REQUIREMENT - Only the lines from the one with "ring pip: (532, 335)" onward are wanted, through the last line of the entries, set down exactly.

DATA TO PROCESS -
◇ ◇ ◇ ◇

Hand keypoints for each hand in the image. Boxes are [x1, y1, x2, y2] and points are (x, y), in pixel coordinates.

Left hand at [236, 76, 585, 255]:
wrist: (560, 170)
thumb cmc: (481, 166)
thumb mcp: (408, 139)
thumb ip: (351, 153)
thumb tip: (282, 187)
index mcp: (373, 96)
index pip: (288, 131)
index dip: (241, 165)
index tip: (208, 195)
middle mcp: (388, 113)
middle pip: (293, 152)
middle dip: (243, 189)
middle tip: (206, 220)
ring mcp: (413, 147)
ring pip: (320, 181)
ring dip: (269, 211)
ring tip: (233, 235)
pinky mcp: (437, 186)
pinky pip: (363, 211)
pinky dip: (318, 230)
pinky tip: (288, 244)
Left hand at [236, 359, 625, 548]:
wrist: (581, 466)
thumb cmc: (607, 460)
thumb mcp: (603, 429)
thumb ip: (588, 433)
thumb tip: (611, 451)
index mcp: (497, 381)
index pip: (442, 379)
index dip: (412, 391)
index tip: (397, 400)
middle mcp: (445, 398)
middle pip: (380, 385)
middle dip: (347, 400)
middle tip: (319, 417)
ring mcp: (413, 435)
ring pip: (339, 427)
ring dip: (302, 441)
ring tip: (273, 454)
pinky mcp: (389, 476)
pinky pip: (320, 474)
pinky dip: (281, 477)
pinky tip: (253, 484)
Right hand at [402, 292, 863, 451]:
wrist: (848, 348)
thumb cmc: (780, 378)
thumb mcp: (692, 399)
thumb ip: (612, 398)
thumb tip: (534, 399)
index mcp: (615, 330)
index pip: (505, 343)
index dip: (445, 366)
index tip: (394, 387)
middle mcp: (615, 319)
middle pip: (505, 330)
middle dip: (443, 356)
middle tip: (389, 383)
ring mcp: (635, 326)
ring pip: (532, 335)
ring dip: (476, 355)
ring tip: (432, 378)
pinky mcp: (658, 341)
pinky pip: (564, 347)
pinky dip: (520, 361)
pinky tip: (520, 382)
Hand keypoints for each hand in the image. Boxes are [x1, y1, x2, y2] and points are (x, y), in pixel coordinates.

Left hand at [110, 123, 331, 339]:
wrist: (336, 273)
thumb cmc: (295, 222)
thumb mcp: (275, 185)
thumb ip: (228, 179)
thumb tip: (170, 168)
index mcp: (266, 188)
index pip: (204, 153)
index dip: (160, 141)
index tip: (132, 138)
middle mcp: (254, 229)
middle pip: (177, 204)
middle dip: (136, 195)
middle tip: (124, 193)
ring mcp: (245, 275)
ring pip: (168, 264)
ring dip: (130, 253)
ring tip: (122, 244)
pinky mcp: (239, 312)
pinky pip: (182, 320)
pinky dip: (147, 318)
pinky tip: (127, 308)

◇ ◇ ◇ ◇

THE ANSWER -
ring pip: (532, 335)
ring dip: (476, 355)
ring tip: (432, 378)
pinky mcp: (658, 341)
pinky pip: (564, 347)
pinky dip: (520, 361)
pinky tip: (520, 382)
Hand keypoints for each hand in the image. Boxes are [x1, y1, x2, y2] and points are (x, y), in pixel coordinates.

Left hand at [110, 123, 331, 339]:
wrist: (336, 273)
thumb cmc: (295, 222)
thumb mcp: (275, 185)
thumb ip: (228, 179)
thumb tip: (170, 168)
index mcp: (266, 188)
index pip: (204, 153)
index dip: (160, 141)
index tip: (132, 138)
middle mcp: (254, 229)
middle pip: (177, 204)
middle dip: (136, 195)
middle tip: (124, 193)
ring mcp: (245, 275)
ring pip: (168, 264)
ring dip: (130, 253)
ring tip: (122, 244)
pinky mcp: (239, 312)
pinky pip: (182, 320)
pinky dip: (147, 318)
pinky tip: (127, 308)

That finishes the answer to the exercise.